Subtracting row 2 from row 1 takes us as far as we can go:

\[\begin{bmatrix} 1 & 0 & \frac {-b} {a} & \left( \frac {a-b} {2a} \right) Mg \\ 0 & 1 & \frac {a+b} {a} & \left( \frac {a+b} {2a} \right) Mg \\ 0 & 0 & 0 & 0 \\ \end{bmatrix}\]

So our system is singular, i.e. cannot be fully resolved. $ F_3 $ is a free variable and our solution is going to be parametric in terms of $ F_3 $:

\[\begin{align} F_1(f) &= \left( \frac {a-b} {a} \right) \frac {Mg} 2 + \frac b a f \tag{5} \label{eq:5} \\ F_2(f) &= \left( \frac {a+b} {a} \right) \left( \frac {Mg} 2 - f \right) \tag{6} \label{eq:6} \\ F_3(f) &= f \tag{7} \label{eq:7} \\ \end{align}\]

Exploring the Answer

So let’s play with this a bit. Let’s check if our prediction was right and see what happens if the inner support provides no force.

\[\begin{align} F_2(f) &= 0 \\ \left( \frac {a+b} {a} \right) \left( \frac {Mg} 2 - f \right) &= 0 \\ \left( \frac {Mg} 2 - f \right) &= 0 \\ f &= \frac {Mg} 2 \end{align}\]

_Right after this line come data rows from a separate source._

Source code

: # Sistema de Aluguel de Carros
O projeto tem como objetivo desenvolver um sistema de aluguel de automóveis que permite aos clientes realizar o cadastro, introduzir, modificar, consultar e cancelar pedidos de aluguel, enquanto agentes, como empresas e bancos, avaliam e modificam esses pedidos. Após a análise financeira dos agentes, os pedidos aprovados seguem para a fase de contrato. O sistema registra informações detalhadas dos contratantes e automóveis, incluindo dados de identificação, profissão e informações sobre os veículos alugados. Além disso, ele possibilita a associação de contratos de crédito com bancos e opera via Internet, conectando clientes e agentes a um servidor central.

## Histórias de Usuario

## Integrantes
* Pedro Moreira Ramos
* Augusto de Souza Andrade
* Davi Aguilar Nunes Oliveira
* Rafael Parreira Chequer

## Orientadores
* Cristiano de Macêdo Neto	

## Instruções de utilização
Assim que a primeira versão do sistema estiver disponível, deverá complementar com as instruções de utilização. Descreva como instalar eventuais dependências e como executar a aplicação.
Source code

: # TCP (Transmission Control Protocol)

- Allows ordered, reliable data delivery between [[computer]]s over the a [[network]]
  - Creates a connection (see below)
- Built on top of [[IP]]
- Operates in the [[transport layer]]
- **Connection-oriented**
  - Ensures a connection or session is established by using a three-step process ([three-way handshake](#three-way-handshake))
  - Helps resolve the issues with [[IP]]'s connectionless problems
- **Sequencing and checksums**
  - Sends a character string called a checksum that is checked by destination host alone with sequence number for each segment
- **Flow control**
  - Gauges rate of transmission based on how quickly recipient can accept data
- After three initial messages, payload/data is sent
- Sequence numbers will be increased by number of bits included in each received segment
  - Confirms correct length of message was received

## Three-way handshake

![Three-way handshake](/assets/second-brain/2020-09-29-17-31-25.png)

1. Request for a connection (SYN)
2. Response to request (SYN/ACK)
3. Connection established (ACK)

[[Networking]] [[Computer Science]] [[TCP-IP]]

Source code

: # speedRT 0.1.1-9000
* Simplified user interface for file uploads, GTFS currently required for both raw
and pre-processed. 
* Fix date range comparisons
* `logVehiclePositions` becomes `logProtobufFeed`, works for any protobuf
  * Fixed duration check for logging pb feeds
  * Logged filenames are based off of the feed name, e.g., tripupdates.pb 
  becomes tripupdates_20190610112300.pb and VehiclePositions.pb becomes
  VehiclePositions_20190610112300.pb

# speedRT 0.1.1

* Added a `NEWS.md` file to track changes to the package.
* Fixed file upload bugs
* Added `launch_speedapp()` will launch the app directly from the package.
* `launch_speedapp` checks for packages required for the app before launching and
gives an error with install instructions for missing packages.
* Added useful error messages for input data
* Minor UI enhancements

Plugging the value of $ f $ back in we find:

\[( F_1, F_2, F_3) = \left( \frac {Mg} 2, 0, \frac {Mg} 2 \right)\]

Just as we predicted!

What should happen if $ b = 0 $ ? $ F_1 $ should support the leftmost edge of the beam along with half of it’s weight, while $ F_2 $ and $ F_3 $ should support the rightmost edge and the other half of the beam. Let’s see if our solution works out that way…

\[\begin{align} F_1(f) &= \left( \frac {a-0} {a} \right) \frac {Mg} 2 + \frac 0 a f = \frac {Mg} 2 \\ F_2(f) &= \left( \frac {a+0} {a} \right) \left( \frac {Mg} 2 - f \right) = \frac {Mg} 2 - f \\ F_3(f) &= f \\ \end{align}\]

Sure enough it does!

\[( F_1, F_2, F_3) = \left( \frac {Mg} 2, \frac {Mg} 2 - f, f \right)\]

Why did we end up with only 2 equations and 3 unknowns?

We observed during elimination that:

  1. equations 1 and 2 could be combined to produce 3
  2. equations 1 and 2 could be combined to produce 4

So really, equations 2, 3 and 4 mathematically are different perspectives of the same thing. You can combine equation 1 and any one of the three moment equations to produce the other two.